Każdy wie, że fast foody są niezdrowe. Mimo to wielu z nas nie potrafi z nich zrezygnować. Być może pomogą nam w tym niezbyt optymistyczne doniesienia naukowców z Australii. Tym razem badania nie dotyczyły wpływu fast foodów na otyłość czy metabolizm, ale na... pracę naszych mózgów. Okazuje się bowiem, że zamiłowanie do tak zwanego śmieciowego jedzenia powoduje problemy z pamięcią. Ponoć wystarczy już pięć dni, w których pozwalamy sobie na przekąski w postaci hamburgera, by w naszych mózgach pojawiły się pierwsze niekorzystne objawy.

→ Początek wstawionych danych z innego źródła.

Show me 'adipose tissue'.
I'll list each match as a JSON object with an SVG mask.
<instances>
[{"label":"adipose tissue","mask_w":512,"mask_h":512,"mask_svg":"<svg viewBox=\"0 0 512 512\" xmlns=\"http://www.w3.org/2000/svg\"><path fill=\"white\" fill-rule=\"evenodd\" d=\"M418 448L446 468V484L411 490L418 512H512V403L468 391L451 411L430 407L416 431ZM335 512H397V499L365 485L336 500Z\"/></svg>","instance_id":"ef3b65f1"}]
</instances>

Badanie przeprowadzono na szczurach. Podzielono je na dwie części - pierwszą gromadkę karmiono wyłącznie tradycyjnymi pokarmami, drugą natomiast jedzeniem o podwyższonej zawartości tłuszczu i cukrów. Po pięciu dniach przeprowadzono na gryzoniach testy polegające na odnajdywaniu przedmiotów na określonej przestrzeni, czyli zapamiętywanie informacji na temat ich lokalizacji. Niestety znacznie gorzej wywiązały się z zadania szczury karmione fast foodami.

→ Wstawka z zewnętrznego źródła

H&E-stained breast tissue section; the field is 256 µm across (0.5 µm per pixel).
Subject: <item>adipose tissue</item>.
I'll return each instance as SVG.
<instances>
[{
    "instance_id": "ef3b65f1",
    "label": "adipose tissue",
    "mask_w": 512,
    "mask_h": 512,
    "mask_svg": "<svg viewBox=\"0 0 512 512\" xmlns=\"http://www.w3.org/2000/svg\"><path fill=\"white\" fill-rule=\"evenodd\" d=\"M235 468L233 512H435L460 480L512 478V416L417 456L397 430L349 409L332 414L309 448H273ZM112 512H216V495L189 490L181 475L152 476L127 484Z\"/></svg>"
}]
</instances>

Naukowcy mają więc powody twierdzić, że fast foody niekorzystnie wpływają na pamięć krótkotrwałą. Warto wspomnieć, że żywność tego typu, czyli wszelkie hamburgery, frytki, kebaby i inne mało wartościowe przekąski, powodują stany zapalne w hipokampie, czyli części mózgu odpowiedzialnej za pamięć, rozpoznawanie osób i przedmiotów oraz kojarzenie faktów. Smacznego!